[Dataset — start]
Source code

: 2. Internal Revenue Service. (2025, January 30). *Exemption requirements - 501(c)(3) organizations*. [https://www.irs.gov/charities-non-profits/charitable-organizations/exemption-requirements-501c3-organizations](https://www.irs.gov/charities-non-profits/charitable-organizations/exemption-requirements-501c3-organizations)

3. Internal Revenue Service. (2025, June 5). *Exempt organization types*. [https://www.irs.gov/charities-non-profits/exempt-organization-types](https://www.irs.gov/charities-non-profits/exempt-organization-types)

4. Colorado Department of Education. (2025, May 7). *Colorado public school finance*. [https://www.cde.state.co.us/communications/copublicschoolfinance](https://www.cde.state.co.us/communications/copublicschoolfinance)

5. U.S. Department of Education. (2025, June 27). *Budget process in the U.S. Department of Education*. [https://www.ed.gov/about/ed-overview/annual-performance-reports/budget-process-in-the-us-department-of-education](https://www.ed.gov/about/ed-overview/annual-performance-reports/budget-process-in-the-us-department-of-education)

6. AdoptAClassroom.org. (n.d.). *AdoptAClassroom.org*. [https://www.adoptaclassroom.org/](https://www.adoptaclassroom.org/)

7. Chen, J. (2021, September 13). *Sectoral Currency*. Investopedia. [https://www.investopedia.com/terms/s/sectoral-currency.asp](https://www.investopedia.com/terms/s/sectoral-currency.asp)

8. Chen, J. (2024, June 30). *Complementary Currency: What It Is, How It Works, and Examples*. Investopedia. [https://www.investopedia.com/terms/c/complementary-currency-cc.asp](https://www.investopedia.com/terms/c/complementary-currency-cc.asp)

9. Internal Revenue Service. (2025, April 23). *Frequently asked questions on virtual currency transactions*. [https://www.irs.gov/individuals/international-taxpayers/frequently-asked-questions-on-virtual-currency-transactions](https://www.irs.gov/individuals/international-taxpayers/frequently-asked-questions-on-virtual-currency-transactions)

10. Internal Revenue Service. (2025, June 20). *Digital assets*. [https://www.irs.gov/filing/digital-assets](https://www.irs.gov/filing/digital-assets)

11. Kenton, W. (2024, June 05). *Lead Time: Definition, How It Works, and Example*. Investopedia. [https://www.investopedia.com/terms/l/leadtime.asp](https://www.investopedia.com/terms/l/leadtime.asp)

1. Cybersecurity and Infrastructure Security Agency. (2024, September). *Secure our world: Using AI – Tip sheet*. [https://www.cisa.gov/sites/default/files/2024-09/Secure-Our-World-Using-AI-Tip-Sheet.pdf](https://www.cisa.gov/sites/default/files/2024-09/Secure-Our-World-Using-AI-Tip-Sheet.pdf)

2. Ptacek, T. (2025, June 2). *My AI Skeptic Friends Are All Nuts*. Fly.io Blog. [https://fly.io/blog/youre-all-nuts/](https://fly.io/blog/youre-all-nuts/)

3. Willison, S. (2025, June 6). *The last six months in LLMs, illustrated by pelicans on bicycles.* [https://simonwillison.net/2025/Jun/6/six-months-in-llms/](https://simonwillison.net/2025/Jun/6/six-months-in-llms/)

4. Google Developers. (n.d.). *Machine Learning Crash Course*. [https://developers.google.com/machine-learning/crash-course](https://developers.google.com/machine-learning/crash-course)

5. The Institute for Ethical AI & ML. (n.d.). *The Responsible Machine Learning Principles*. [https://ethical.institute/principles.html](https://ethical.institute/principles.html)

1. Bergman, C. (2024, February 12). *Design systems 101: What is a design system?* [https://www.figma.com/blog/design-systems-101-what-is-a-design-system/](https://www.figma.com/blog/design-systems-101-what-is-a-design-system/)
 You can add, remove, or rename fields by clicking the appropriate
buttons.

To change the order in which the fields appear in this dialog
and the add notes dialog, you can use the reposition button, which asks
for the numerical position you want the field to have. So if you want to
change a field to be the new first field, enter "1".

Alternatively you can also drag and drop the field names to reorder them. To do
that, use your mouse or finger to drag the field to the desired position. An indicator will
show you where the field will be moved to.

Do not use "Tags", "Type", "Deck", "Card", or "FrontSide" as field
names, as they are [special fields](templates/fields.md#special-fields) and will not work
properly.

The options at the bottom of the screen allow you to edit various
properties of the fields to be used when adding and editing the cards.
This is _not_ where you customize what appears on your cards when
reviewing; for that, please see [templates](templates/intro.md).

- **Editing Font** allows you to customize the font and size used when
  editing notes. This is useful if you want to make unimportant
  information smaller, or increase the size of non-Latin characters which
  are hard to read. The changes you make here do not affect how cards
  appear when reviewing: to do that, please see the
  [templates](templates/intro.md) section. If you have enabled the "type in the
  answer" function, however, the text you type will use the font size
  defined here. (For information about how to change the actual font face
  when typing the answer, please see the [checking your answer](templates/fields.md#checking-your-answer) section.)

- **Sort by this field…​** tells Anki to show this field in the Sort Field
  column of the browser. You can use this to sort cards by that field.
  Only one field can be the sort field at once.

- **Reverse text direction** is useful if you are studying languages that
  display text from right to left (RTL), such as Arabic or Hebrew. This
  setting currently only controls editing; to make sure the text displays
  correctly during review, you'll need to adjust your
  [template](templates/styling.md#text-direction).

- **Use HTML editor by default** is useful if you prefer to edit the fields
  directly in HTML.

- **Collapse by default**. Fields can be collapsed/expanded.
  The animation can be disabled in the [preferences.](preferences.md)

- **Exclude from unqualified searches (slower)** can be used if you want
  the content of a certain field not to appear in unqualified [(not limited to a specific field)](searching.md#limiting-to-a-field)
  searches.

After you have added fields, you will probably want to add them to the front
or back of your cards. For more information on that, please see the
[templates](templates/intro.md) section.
[Dataset — finish]
-- Directions --
Task for the records above: copy every line in which the word "information" occurs.

-- Exercise solution --
  information smaller, or increase the size of non-Latin characters which
  defined here. (For information about how to change the actual font face
or back of your cards. For more information on that, please see the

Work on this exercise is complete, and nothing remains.